That will actually install mc _every time_ you boot the system.


----------



## Phishfry (Feb 9, 2019)

So his script is missing the delete sentinel step.
`rm /firstboot`


----------



## SirDice (Feb 11, 2019)

It's not the script's job to remove the sentinel (it's done at the end of /etc/rc). Besides that, it would still get executed with each boot. It's missing the rcorder(8) KEYWORD for example.


----------



## balanga (Feb 11, 2019)

SirDice said:


> That will actually install mc _every time_ you boot the system.



The sentinel file created is /firstboot and this gets deleted at the end of the 'firstboot' process. The script itself -  /etc/rc.d/firstboot remains but will not get invoked because the sentinel file no longer exists.

For the sake of tidying things up, maybe I should delete the script by including `rm /etc/rc.d/firstboot` as the last command in the script, although I'm not sure if you can delete a script which is currently running...


----------



## SirDice (Feb 12, 2019)

balanga said:


> The script itself - /etc/rc.d/firstboot remains but will not get invoked because the sentinel file no longer exists.


The script would be invoked every time regardless if the sentinel exists or not, because there's nothing limiting it to the firstboot only.

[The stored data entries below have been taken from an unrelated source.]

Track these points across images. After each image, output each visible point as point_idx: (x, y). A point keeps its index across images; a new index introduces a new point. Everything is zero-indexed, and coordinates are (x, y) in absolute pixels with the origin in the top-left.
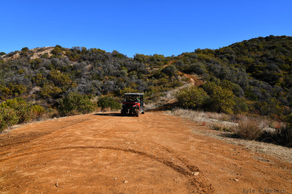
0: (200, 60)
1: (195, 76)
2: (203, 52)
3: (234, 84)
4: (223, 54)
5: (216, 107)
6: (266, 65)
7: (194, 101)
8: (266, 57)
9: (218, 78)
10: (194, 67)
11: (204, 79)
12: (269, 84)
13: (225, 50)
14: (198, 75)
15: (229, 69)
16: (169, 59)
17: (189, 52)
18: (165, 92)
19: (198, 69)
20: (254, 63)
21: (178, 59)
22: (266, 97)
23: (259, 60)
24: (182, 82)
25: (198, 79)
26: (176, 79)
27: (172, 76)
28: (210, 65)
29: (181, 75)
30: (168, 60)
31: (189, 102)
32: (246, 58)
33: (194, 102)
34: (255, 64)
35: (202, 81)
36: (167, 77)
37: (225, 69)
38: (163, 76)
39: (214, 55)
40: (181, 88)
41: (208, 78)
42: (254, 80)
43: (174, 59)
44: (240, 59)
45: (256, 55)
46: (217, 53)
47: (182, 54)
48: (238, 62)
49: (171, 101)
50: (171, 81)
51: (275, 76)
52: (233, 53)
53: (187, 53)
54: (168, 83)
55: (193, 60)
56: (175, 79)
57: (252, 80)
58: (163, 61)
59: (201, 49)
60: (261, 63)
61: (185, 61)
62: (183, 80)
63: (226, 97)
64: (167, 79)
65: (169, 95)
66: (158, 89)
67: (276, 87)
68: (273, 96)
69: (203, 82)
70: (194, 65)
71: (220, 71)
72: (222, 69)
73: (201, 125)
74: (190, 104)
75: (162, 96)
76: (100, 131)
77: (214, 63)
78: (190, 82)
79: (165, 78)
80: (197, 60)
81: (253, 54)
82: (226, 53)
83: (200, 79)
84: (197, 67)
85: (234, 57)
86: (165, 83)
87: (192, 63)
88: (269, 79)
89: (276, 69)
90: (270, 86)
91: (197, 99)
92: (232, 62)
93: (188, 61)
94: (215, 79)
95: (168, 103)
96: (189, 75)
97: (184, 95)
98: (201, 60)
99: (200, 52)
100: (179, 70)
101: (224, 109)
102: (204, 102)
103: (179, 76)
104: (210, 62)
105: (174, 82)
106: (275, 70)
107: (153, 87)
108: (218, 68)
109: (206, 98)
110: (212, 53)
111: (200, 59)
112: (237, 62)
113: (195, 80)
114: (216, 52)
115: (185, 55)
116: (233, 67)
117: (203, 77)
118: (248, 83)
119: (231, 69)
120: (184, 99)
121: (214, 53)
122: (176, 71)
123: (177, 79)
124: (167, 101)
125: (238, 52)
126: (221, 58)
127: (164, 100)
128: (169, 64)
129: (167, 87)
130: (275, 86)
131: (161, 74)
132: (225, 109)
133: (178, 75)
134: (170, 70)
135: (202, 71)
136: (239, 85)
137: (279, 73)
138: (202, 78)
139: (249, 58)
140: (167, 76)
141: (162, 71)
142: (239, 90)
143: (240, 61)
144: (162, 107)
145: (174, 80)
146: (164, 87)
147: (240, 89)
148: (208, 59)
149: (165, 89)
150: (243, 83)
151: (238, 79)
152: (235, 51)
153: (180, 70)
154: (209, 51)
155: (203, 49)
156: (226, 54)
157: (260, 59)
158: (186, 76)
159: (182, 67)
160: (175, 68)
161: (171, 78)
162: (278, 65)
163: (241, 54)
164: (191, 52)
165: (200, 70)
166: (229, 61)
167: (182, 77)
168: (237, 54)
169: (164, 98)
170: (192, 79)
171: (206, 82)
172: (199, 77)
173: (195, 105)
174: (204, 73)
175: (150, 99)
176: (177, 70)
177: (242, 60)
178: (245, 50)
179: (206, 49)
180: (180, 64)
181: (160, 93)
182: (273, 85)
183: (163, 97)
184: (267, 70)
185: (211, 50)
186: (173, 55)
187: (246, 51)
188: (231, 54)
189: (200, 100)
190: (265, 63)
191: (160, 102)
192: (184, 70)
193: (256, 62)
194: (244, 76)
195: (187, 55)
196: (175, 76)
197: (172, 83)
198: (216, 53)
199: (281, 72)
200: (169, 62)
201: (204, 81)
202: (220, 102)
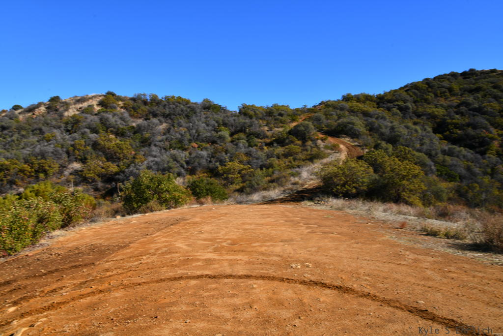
0: (352, 113)
1: (347, 140)
2: (356, 99)
3: (417, 154)
4: (392, 103)
5: (392, 194)
6: (467, 121)
7: (353, 183)
8: (466, 107)
9: (388, 144)
10: (345, 125)
11: (362, 146)
12: (477, 153)
13: (394, 95)
14: (353, 138)
15: (403, 127)
16: (299, 113)
17: (333, 100)
18: (297, 169)
19: (352, 128)
20: (446, 117)
21: (315, 113)
22: (474, 174)
23: (455, 112)
24: (326, 151)
25: (353, 146)
26: (315, 146)
27: (306, 141)
28: (370, 120)
29: (323, 140)
30: (297, 114)
31: (343, 185)
32: (431, 109)
33: (354, 185)
34: (448, 118)
35: (359, 149)
36: (299, 142)
37: (398, 128)
38: (292, 142)
39: (375, 104)
40: (325, 161)
41: (369, 144)
42: (450, 146)
43: (308, 112)
44: (420, 110)
45: (449, 103)
46: (381, 101)
47: (320, 104)
48: (419, 116)
49: (310, 185)
50: (307, 150)
51: (483, 138)
52: (408, 100)
53: (329, 101)
54: (301, 152)
55: (341, 113)
56: (312, 145)
57: (446, 146)
58: (289, 115)
59: (353, 94)
60: (457, 116)
61: (326, 115)
62: (326, 147)
63: (409, 176)
64: (298, 147)
65: (305, 174)
66: (285, 163)
67: (489, 157)
68: (485, 173)
69: (362, 151)
70: (345, 121)
71: (390, 132)
72: (392, 128)
73: (398, 227)
74: (345, 189)
75: (293, 175)
76: (222, 242)
77: (377, 118)
78: (340, 151)
79: (295, 145)
80: (347, 113)
81: (442, 101)
82: (397, 101)
83: (355, 146)
84: (350, 125)
85: (410, 107)
86: (297, 153)
87: (339, 118)
88: (474, 144)
89: (484, 126)
90: (479, 156)
91: (358, 180)
92: (408, 116)
93: (332, 115)
94: (384, 144)
95: (304, 189)
96: (336, 138)
97: (335, 173)
98: (354, 112)
99: (352, 100)
100: (318, 131)
101: (406, 198)
102: (371, 186)
103: (319, 141)
104: (371, 117)
105: (311, 151)
106: (483, 128)
107: (275, 161)
108: (386, 127)
109: (373, 178)
110: (372, 101)
111: (352, 111)
112: (416, 115)
113: (347, 147)
114: (379, 98)
115: (326, 105)
116: (410, 124)
117: (360, 141)
118: (439, 151)
119: (407, 127)
120: (335, 180)
121: (375, 101)
122: (313, 132)
123: (317, 146)
124: (302, 185)
125: (417, 98)
126: (389, 109)
127: (298, 182)
128: (300, 120)
129: (300, 160)
130: (487, 155)
131: (288, 138)
132: (409, 197)
133: (317, 139)
134: (304, 131)
135: (359, 132)
136: (426, 154)
137: (491, 133)
138: (360, 143)
139: (437, 109)
140: (298, 140)
141: (290, 133)
142: (427, 163)
143: (421, 114)
144: (295, 195)
145: (312, 147)
146: (295, 159)
147: (428, 161)
148: (367, 111)
149: (297, 163)
150: (430, 150)
151: (422, 144)
152: (411, 96)
153: (320, 130)
154: (367, 98)
155: (357, 94)
156: (396, 103)
157: (455, 110)
158: (331, 140)
159: (324, 126)
160: (313, 127)
161: (306, 144)
162: (487, 120)
163: (422, 102)
164: (336, 100)
165: (355, 130)
166: (402, 113)
167: (324, 142)
168: (415, 102)
169: (297, 179)
170: (342, 146)
171: (367, 150)
172: (355, 142)
173: (354, 191)
174: (363, 135)
175: (272, 181)
176: (315, 131)
177: (425, 113)
178: (429, 95)
179: (362, 94)
180: (318, 120)
181: (289, 171)
182: (483, 153)
183: (295, 177)
184: (470, 129)
185: (370, 96)
186: (305, 106)
187: (431, 96)
188: (405, 101)
189: (363, 182)
190: (465, 116)
191: (290, 186)
192: (328, 130)
193: (449, 115)
194: (431, 140)
195: (329, 105)
196: (312, 141)
197: (309, 152)
198: (378, 100)
199: (494, 131)
200: (299, 117)
201: (363, 149)
202: (399, 185)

See rc(8).


----------



## balanga (Feb 12, 2019)

That is not my experience.


----------



## balanga (Nov 2, 2019)

Revisiting an old topic which I never fully understood, I came across this article which helped me understand how it holds together:-

https://reviews.freebsd.org/D14275

The suggestion was to add firstboot-pkgs work into the base system, which makes a lot of  sense, because you have a catch-22 situation in that, AFAICS BICBW, you need to `pkg install sysutils/firstboot-pkgs` before the first boot!!!

I could never get my head around this and couldn't see how it could work.


----------